(Reading text begins)

This article focuses on various ways to visualize personal light
exposure data with LightLogR
. It is important to note that
LightLogR
is using the ggplot2
package for
visualizations. This means that all the ggplot2
functions
can be used to further customize the plots. The following packages are
needed for the analysis:
Importing Data
We will use data imported and cleaned already in the article Import & Cleaning.
data <- readRDS("cleaned_data/ll_data.rds")
gg_overview()
gg_overview()
provides a glance at when data is
available for each Id. Let’s call it on our dataset.
data %>% gg_overview()
As can be seen the dataset contains 17 ids with one weeks worth of
data each, and one to three participants per week.
gg_overview()
will by default test whether there are gaps
in the data and will show them as grey bars, as well as a message in the
lower right corner. Let us force this behavior in our dataset by
removing two days.
Calculating gaps in the data can be computationally expensive for
large datasets with small epochs. If you just require an overview of the
data without being concerned about gaps, you can provide an empty
tibble::tibble()
to the gap.data
argument.
This will skip the gap calculation and speed up the graph
generation.
data %>%
filter(!(date(Datetime) %in% c("2023-08-16", "2023-08-17"))) %>%
gg_overview(gap.data = tibble())
Hint: gg_overview()
is automatically called by
import functions in LightLogR
, unless the argument
auto.plot = FALSE
is set. If your import is slow, this can
also help in speeding up the process.
gg_day()
Basics
gg_day()
compares days within a dataset. By default it
will use the date
. Let’s call it on a subset of our data.
To distinguish between different Ids, we can set the
aes_col
argument to Id
.
Facetting
Note that each day is represented by its own facet, which is named
after the date. We can give each Id its own facet by using the
ggplot2::facet_wrap()
function. The Day.data
column is produced by gg_day()
and contains the structure
of the daily facets. It has to be used by facet_wrap()
to
ensure that the facets are shown correctly. We also reduce the breaks on
the x-axis to avoid overlap at 00:00.
Date-grouping
Showing the days by date is the default behavior of
gg_day()
. It can also be grouped by any other formatting of
base::strptime()
. Using format.day = "%A"
in
the function call will group all output by the weekday. Putting so many
Participants in each facet makes the plot unreadable, but it
demonstrates how gg_day()
can be configured to combine
observations from different dates. We have to provide a different color
scale compared to the default one, as the default has only 10 colors
compared to the 17 we need here.
data %>%
gg_day(aes_col = Id, size = 0.5, format.day = "%A") + scale_color_viridis_d()
#> Scale for colour is already present.
#> Adding another scale for colour, which will replace the existing scale.
Customizing geoms and miscellanea
gg_day()
uses geom_point()
by default. This
can be changed by providing a different geom
to the
function. Here we use geom_line()

(Reading text ends)
(Source information begins)

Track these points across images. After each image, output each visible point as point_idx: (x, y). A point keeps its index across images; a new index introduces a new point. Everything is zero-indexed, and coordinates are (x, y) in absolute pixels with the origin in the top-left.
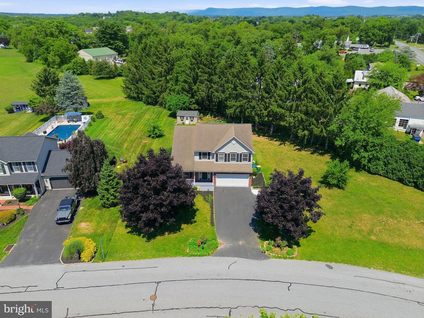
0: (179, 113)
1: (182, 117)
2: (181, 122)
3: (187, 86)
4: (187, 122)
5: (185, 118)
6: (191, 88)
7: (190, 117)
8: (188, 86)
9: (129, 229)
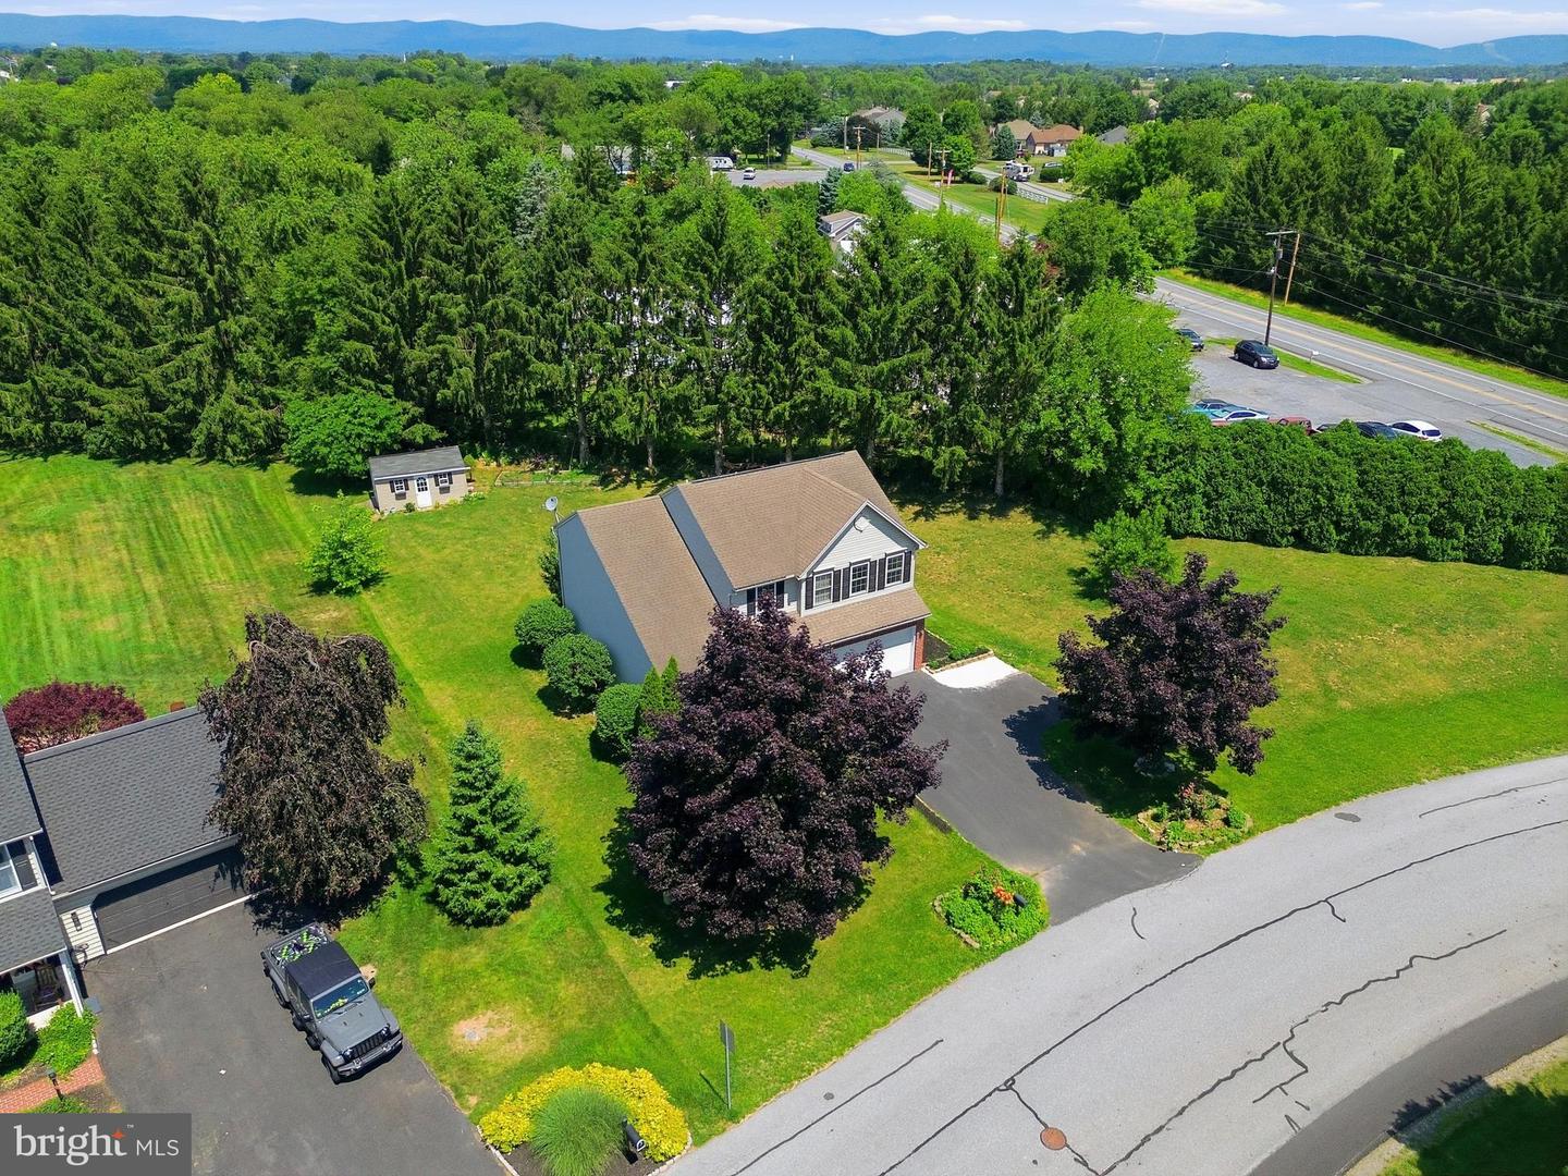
0: (380, 467)
1: (399, 484)
2: (401, 505)
3: (370, 354)
4: (424, 500)
5: (413, 484)
6: (392, 361)
7: (436, 476)
8: (377, 349)
9: (685, 964)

(Source information ends)

_Task_
Decide whether each statement agrees with the LightLogR plotting article. For each, give yes or no and quote the article's exact words that settle it.
1. gg_overview() marks gaps in the data with red bars.
2. Passing an empty tibble to the gap.data argument skips the gap calculation.
3. The default color scale offers only 10 colors.

_Task result_
1. No: "will show them as grey bars"
2. Yes: "This will skip the gap calculation and speed up the graph"
3. Yes: "as the default has only 10 colors"